La presidenta y portavoz del PP en el Ayuntamiento de Madrid, Esperanza Aguirre, anunció ayer que presenta su dimisión de todos sus cargos públicos por no haber “vigilado” a Ignacio González cuando era vicepresidente de la Comunidad de Madrid.
Tras aguardar casi dos minutos ante los micrófonos en silencio esperando a que le dieran paso para iniciar la declaración ante los medios y con la mirada muy emocionada, Aguirre comenzó su intervención señalando que se siente “traicionada y engañada”.
Para Aguirre, el auto y la prisión de González no son una “prueba definitiva”, pero demuestran que ella no vigiló “todo lo que debía”. “Por eso dimito del cargo político que ostento, como edil y portavoz, un cargo en el que me colocaron los ciudadanos de Madrid con sus votos”, recordó.
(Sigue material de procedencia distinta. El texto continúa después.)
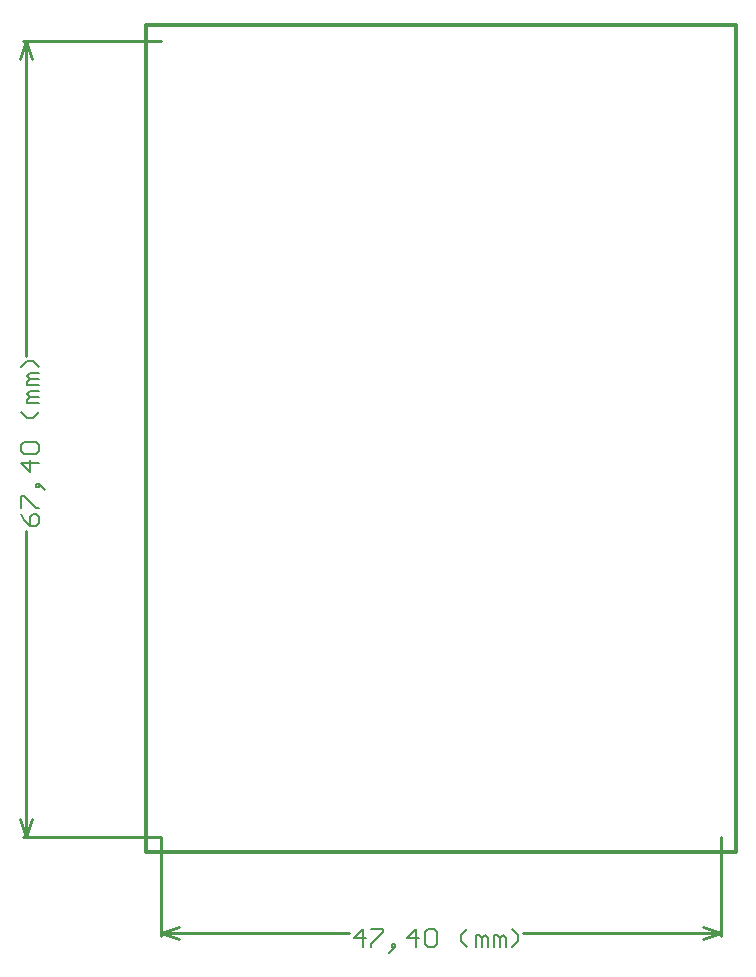
<source format=gm1>
G04 Layer_Color=16711935*
%FSLAX44Y44*%
%MOMM*%
G71*
G01*
G75*
%ADD31C,0.2540*%
%ADD46C,0.3000*%
%ADD47C,0.1524*%
D31*
X-104140Y687000D02*
X13000D01*
X-104140Y13000D02*
X13000D01*
X-101600Y419827D02*
Y687000D01*
Y13000D02*
Y272045D01*
X-106680Y671760D02*
X-101600Y687000D01*
X-96520Y671760D01*
X-101600Y13000D02*
X-96520Y28240D01*
X-106680D02*
X-101600Y13000D01*
X487000Y-71120D02*
Y13000D01*
X13000Y-71120D02*
Y13000D01*
X319827Y-68580D02*
X487000D01*
X13000D02*
X172045D01*
X471760Y-63500D02*
X487000Y-68580D01*
X471760Y-73660D02*
X487000Y-68580D01*
X13000D02*
X28240Y-73660D01*
X13000Y-68580D02*
X28240Y-63500D01*
D46*
X0Y0D02*
X500000D01*
X0D02*
Y700000D01*
X500000Y0D02*
Y700000D01*
X0D02*
X500000D01*
D47*
X-105154Y286265D02*
X-102615Y281187D01*
X-97537Y276109D01*
X-92458D01*
X-89919Y278648D01*
Y283726D01*
X-92458Y286265D01*
X-94998D01*
X-97537Y283726D01*
Y276109D01*
X-105154Y291344D02*
Y301500D01*
X-102615D01*
X-92458Y291344D01*
X-89919D01*
X-87380Y309118D02*
X-89919Y311657D01*
X-92458D01*
Y309118D01*
X-89919D01*
Y311657D01*
X-87380Y309118D01*
X-84841Y306579D01*
X-89919Y329431D02*
X-105154D01*
X-97537Y321814D01*
Y331971D01*
X-102615Y337049D02*
X-105154Y339588D01*
Y344666D01*
X-102615Y347206D01*
X-92458D01*
X-89919Y344666D01*
Y339588D01*
X-92458Y337049D01*
X-102615D01*
X-89919Y372597D02*
X-94998Y367519D01*
X-100076D01*
X-105154Y372597D01*
X-89919Y380215D02*
X-100076D01*
Y382754D01*
X-97537Y385293D01*
X-89919D01*
X-97537D01*
X-100076Y387832D01*
X-97537Y390372D01*
X-89919D01*
Y395450D02*
X-100076D01*
Y397989D01*
X-97537Y400528D01*
X-89919D01*
X-97537D01*
X-100076Y403068D01*
X-97537Y405607D01*
X-89919D01*
Y410685D02*
X-94998Y415764D01*
X-100076D01*
X-105154Y410685D01*
X183726Y-80261D02*
Y-65026D01*
X176109Y-72643D01*
X186265D01*
X191344Y-65026D02*
X201500D01*
Y-67565D01*
X191344Y-77722D01*
Y-80261D01*
X209118Y-82800D02*
X211657Y-80261D01*
Y-77722D01*
X209118D01*
Y-80261D01*
X211657D01*
X209118Y-82800D01*
X206579Y-85339D01*
X229431Y-80261D02*
Y-65026D01*
X221814Y-72643D01*
X231971D01*
X237049Y-67565D02*
X239588Y-65026D01*
X244666D01*
X247206Y-67565D01*
Y-77722D01*
X244666Y-80261D01*
X239588D01*
X237049Y-77722D01*
Y-67565D01*
X272597Y-80261D02*
X267519Y-75182D01*
Y-70104D01*
X272597Y-65026D01*
X280215Y-80261D02*
Y-70104D01*
X282754D01*
X285293Y-72643D01*
Y-80261D01*
Y-72643D01*
X287832Y-70104D01*
X290372Y-72643D01*
Y-80261D01*
X295450D02*
Y-70104D01*
X297989D01*
X300528Y-72643D01*
Y-80261D01*
Y-72643D01*
X303067Y-70104D01*
X305607Y-72643D01*
Y-80261D01*
X310685D02*
X315763Y-75182D01*
Y-70104D01*
X310685Y-65026D01*
M02*

</source>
Aguirre, rodeada de su núcleo de confianza y de ediles como Pedro Calvo o Begoña Larraínzar, explicó que su manera de concebir la política le lleva a asumir la responsabilidad por no haber vigilado más al expresidente de la Comunidad. “Por no haber descubierto antes, lo que ahora, después de años de investigación ha descubierto la Guardia Civil y el juez”, añadió.
Emocionada, Aguirre recordó que González fue una persona de su “máxima confianza”. “Le conocí en los años 80, en el Ayuntamiento, donde era funcionario por oposición”, relató, añadiendo que le nombró subsecretario del Ministerio de Cultura y Educación, y después, ya no con ella, fue subsecretario de Estado de Administraciones Públicas e Inmigración.